Who usually provides recourse?

  • Banks: Particularly all banks that do construction or bridge loans.

Who usually provides non-recourse?

  • Life Companies: Primarily provide non-recourse with a few exceptions such as deals in the $2 million and under range.
  • CMBS: They are known to primarily only provide non-recourse. Because there is so much structure in their loans, there is no need for recourse.
  • Debt Funds: Depends on the fund, but generally yes. There are some bridge players (particularly for smaller deals or deals that have construction) that will use recourse to gap over certain events (like leasing concerns).

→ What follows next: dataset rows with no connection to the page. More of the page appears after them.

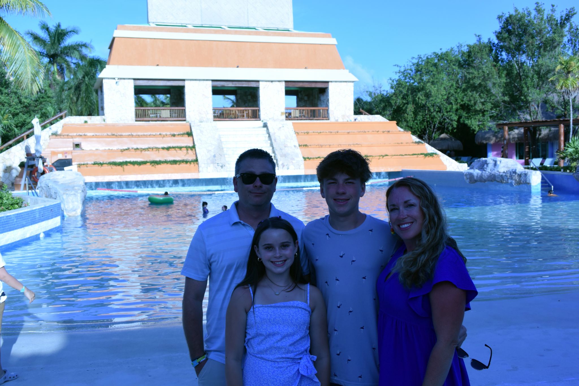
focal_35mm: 40
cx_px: 290
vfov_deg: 33.4
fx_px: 643
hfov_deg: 48.5
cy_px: 193
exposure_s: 1/500
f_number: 5
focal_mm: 15
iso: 160
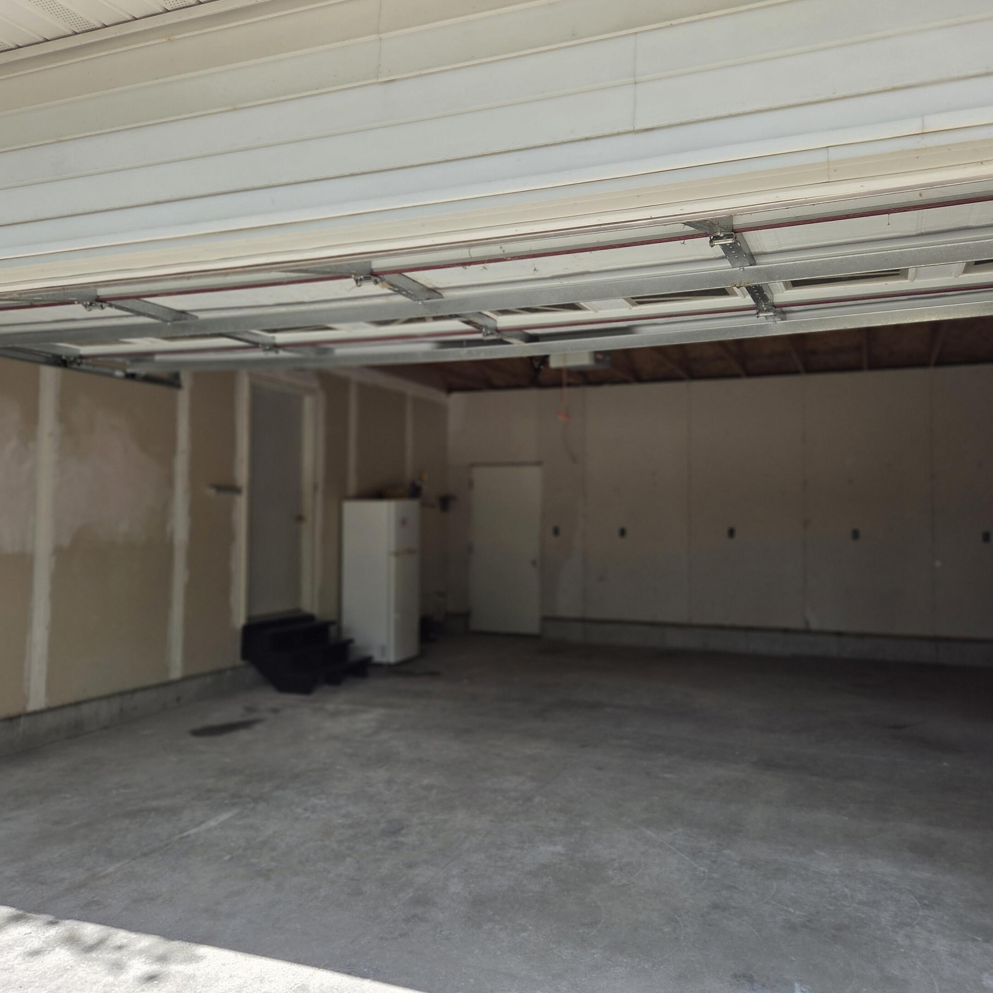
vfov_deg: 57.3
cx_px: 517
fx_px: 909
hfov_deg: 57.3
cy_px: 493
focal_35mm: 28
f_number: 1.8
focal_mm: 5.4
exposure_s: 1/1336
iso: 80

Who does recourse suit best?

Recourse suits borrowers whose loans are small in comparison to their overall portfolio. It also suits borrowers who carry modest leverage but use recourse to improve on deal terms.

Who does non-recourse suit best?

Non-recourse suits borrowers who have small stakes in a deal (they are a manager of the deal but the main equity contributor is someone else). It caters to borrowers who need to keep their exposure to recourse limited so that they can borrow on recourse loans (like construction or lines of credit). Large deals are generally non-recourse as they can be too big for a single borrower to fix in the case that an issue arises. Non-recourse works best when you have a lot of members of the borrowing entity, or when you have a manager who has an even or lesser share than the investors and it would be unfair for that manger to shoulder the recourse.

What type of deal works best with either recourse or non-recourse?

Construction generally requires recourse. Single-tenant net-leased deals, a Walgreen’s for example, can generally get better and longer amortizations than deals that are non-recourse.